Problem to work on:
For this exercise, please return exactly the line containing "text: Caching ->" and each line after it through the end of the records, with no pictures included.

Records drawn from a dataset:
Content starts

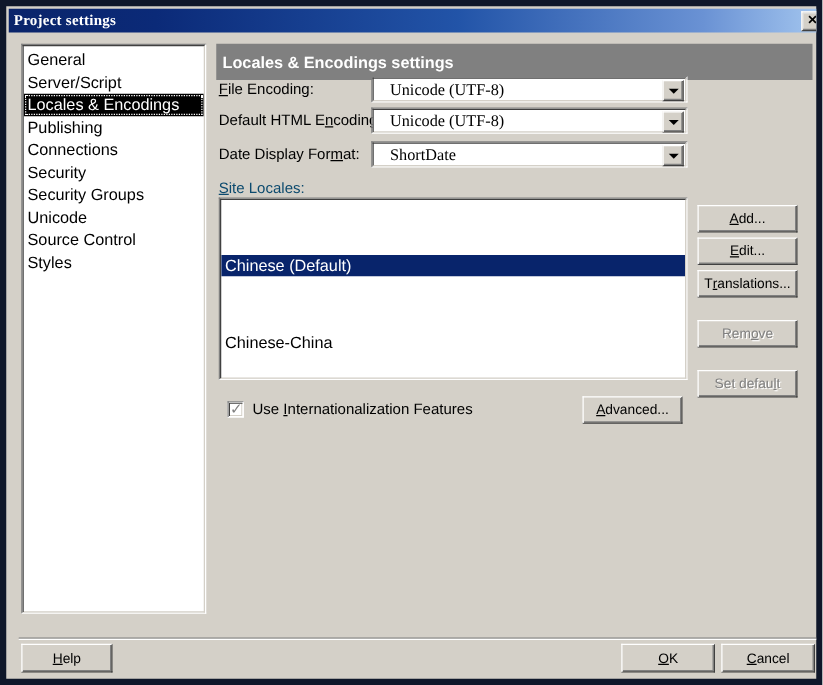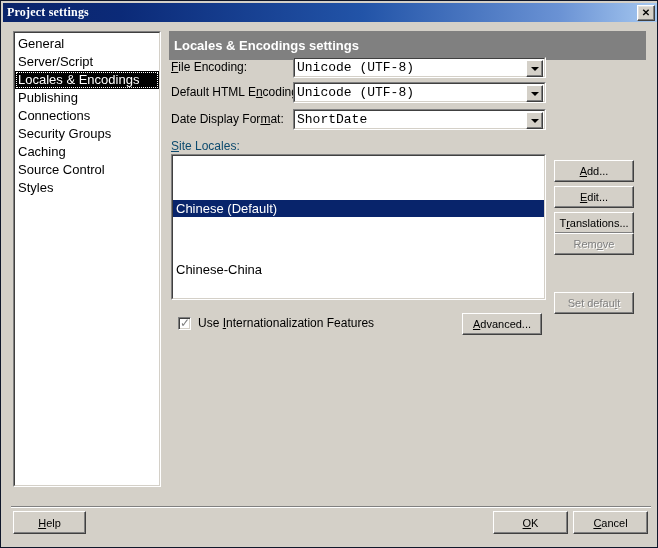"Project settings" #dialog { border: 1px solid #0f172a -> 5px solid #0f172a }
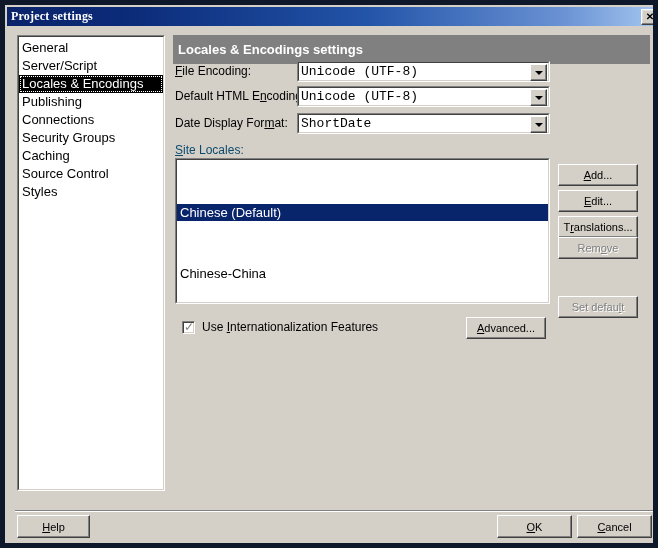"Unicode (UTF-8)" .combo-text { font-family: Liberation Mono, monospace -> Liberation Serif, serif; padding-left: 2px -> 13px }
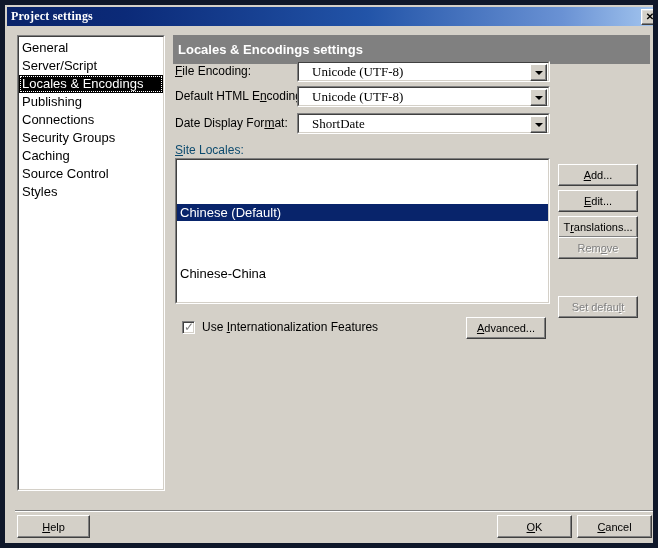"Security" div.cat-item { html: none -> <div><span>Security</span></div> }
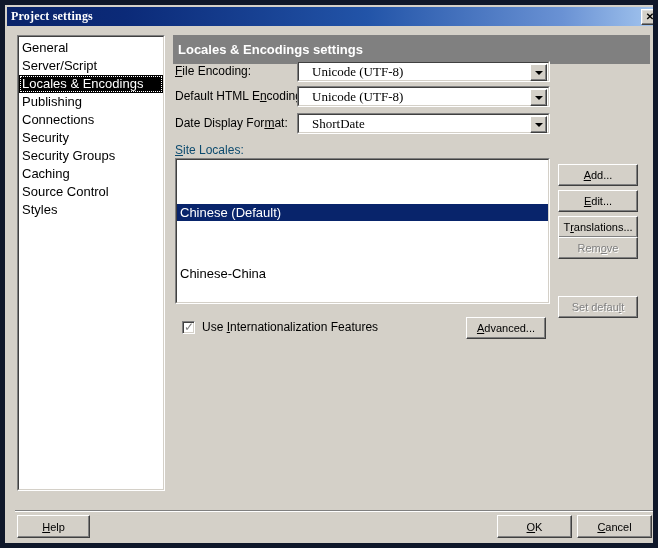"Caching" span { text: Caching -> Unicode }
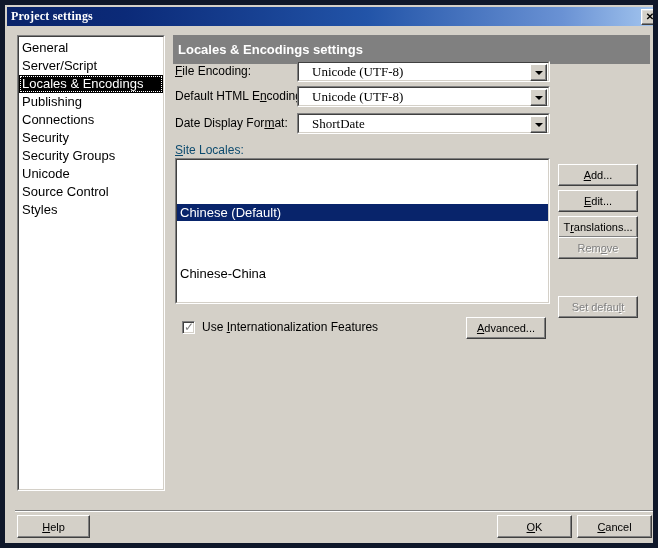"Rem ve" div.btn { top: 232px -> 251px }
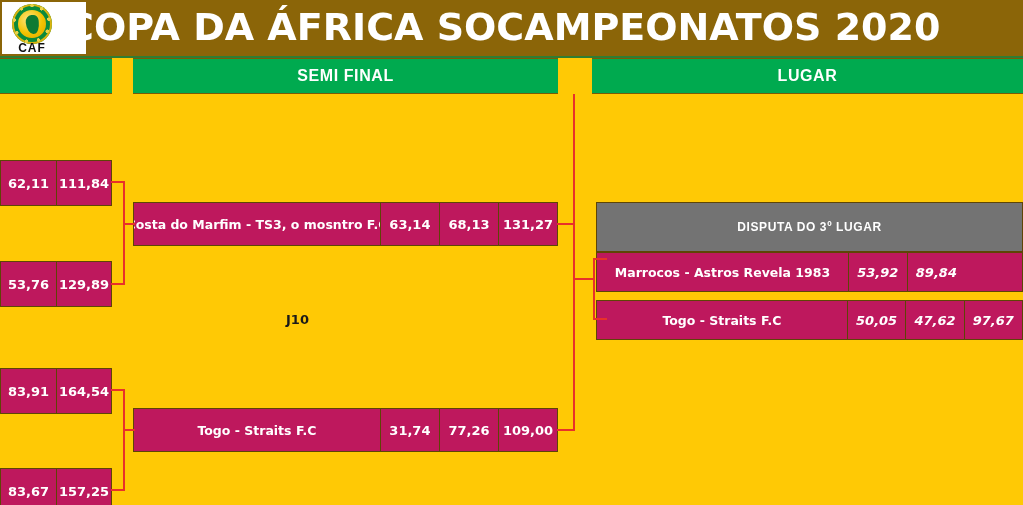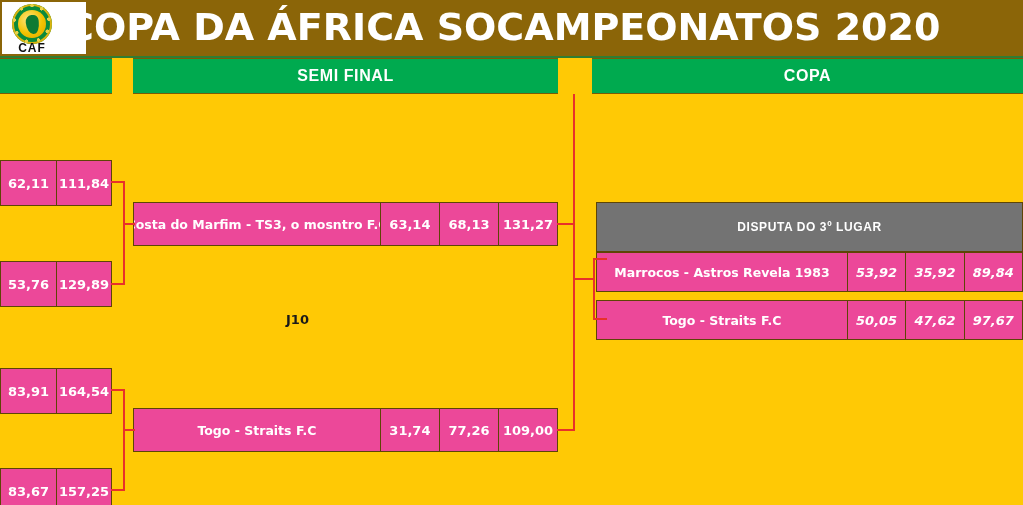"COPA" div.stage { text: COPA -> LUGAR }
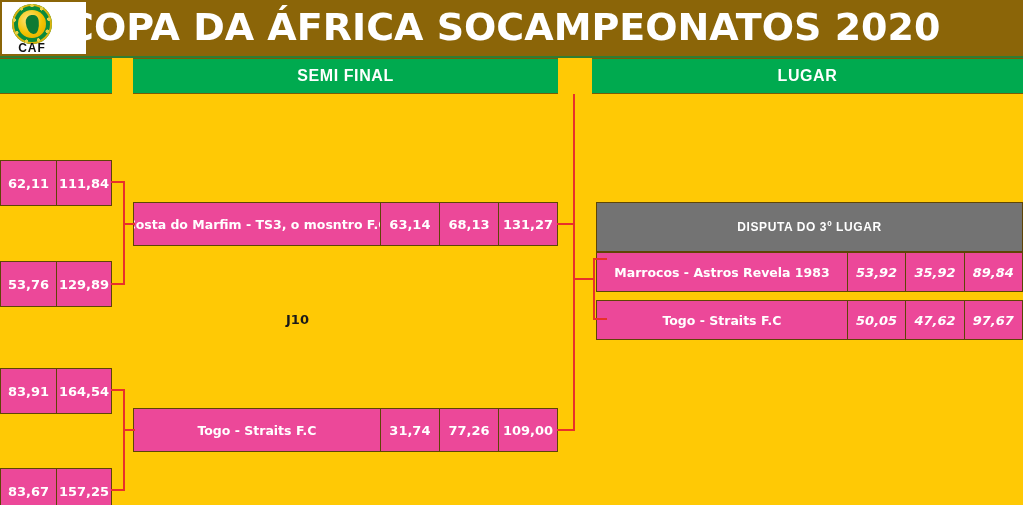"62,11" .box { background: #ec4899 -> #be185d }
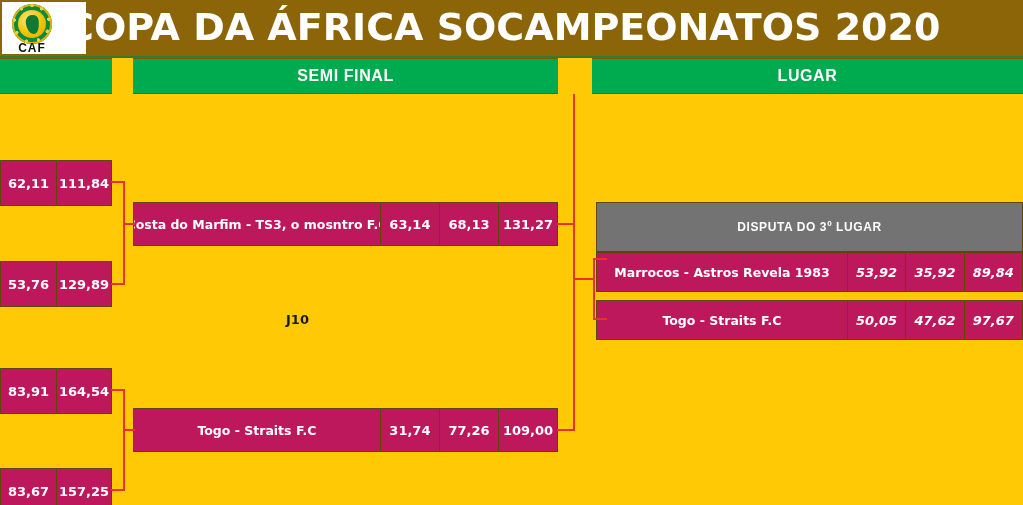"35,92" div.cell { html: <div>35,92</div> -> none }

Content ends

Solution for this problem:
"Caching" span { text: Caching -> Unicode }
"Rem ve" div.btn { top: 232px -> 251px }
"COPA" div.stage { text: COPA -> LUGAR }
"62,11" .box { background: #ec4899 -> #be185d }
"35,92" div.cell { html: <div>35,92</div> -> none }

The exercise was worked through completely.